What is needed. The answer must be a single number: how many lines in this listing hold the word "your".

Data supplied.
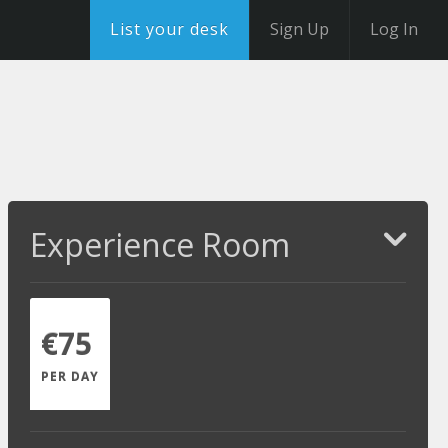
List your desk
Sign Up
Log In
Experience Room
€75
PER DAY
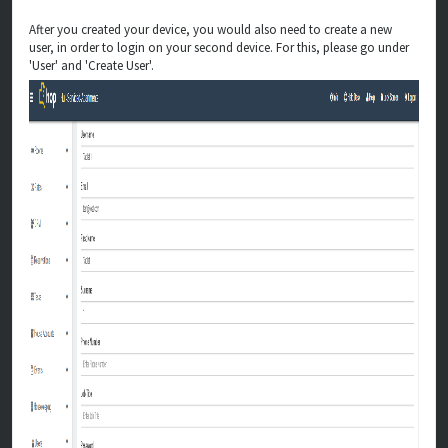
After you created your device, you would also need to create a new
user, in order to login on your second device. For this, please go under
'User' and 'Create User'.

Exercise solution. 3